Josh Valdez took an executive level job in April 2010 expecting to improve medical services at two Puerto Rican Medicare Advantage health plans owned by a subsidiary of New Jersey company: Aveta Inc.
But a few months after coming on board, the former government health official claims, he discovered that the plans — MMM Healthcare and PMC Medicare Choice — had been cheating Medicare out of hundreds of millions of dollars for years, according to a whistleblower lawsuit he filed in federal court.
Valdez accuses the health plans of “rampant fraud,” alleging they overcharged Medicare $300 million to $350 million a year from 2007 through 2010. He claims that Aveta Chief Executive Officer Richard Shinto fired him “in retaliation for his outspoken opposition to these illegal practices.” Valdez filed the lawsuit in Santa Ana, California, in April 2011, but it remained under court seal until February of this year. The case is pending.
In a May 23 statement to the Center for Public Integrity, the health plans called Valdez a “former disgruntled employee” and added that the company “categorically denies the allegations in the former employee’s lawsuit and is highly confident that it will prevail in the case.”
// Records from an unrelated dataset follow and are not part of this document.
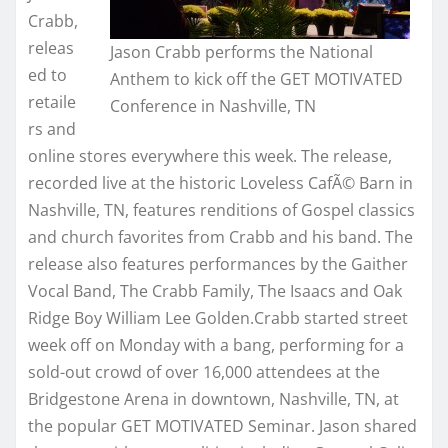
Crabb,
releas
Jason Crabb performs the National
ed to
Anthem to kick off the GET MOTIVATED
retaile
Conference in Nashville, TN
rs and
online stores everywhere this week. The release,
recorded live at the historic Loveless CafÃ© Barn in
Nashville, TN, features renditions of Gospel classics
and church favorites from Crabb and his band. The
release also features performances by the Gaither
Vocal Band, The Crabb Family, The Isaacs and Oak
Ridge Boy William Lee Golden.Crabb started street
week off on Monday with a bang, performing for a
sold-out crowd of over 16,000 attendees at the
Bridgestone Arena in downtown, Nashville, TN, at
the popular GET MOTIVATED Seminar. Jason shared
Valdez is a veteran health care executive and consultant who headed the California regional office of the U.S. Department of Health and Human Services from 2001 through 2003 under President George W. Bush. He also was a health policy adviser to Republican Mitt Romney during the 2012 presidential race.
Valdez said in court papers that he served as president of MSO of Puerto Rico, also owned by a subsidiary of Aveta, for eight months until his dismissal in December 2010. MSO worked with local doctors to coordinate coverage for some 230,000 elderly and disabled people then enrolled in those two Aveta-related Medicare Advantage health plans. In a press release touting his hire, Aveta said Valdez would enhance medical care while “effectively managing healthcare costs.”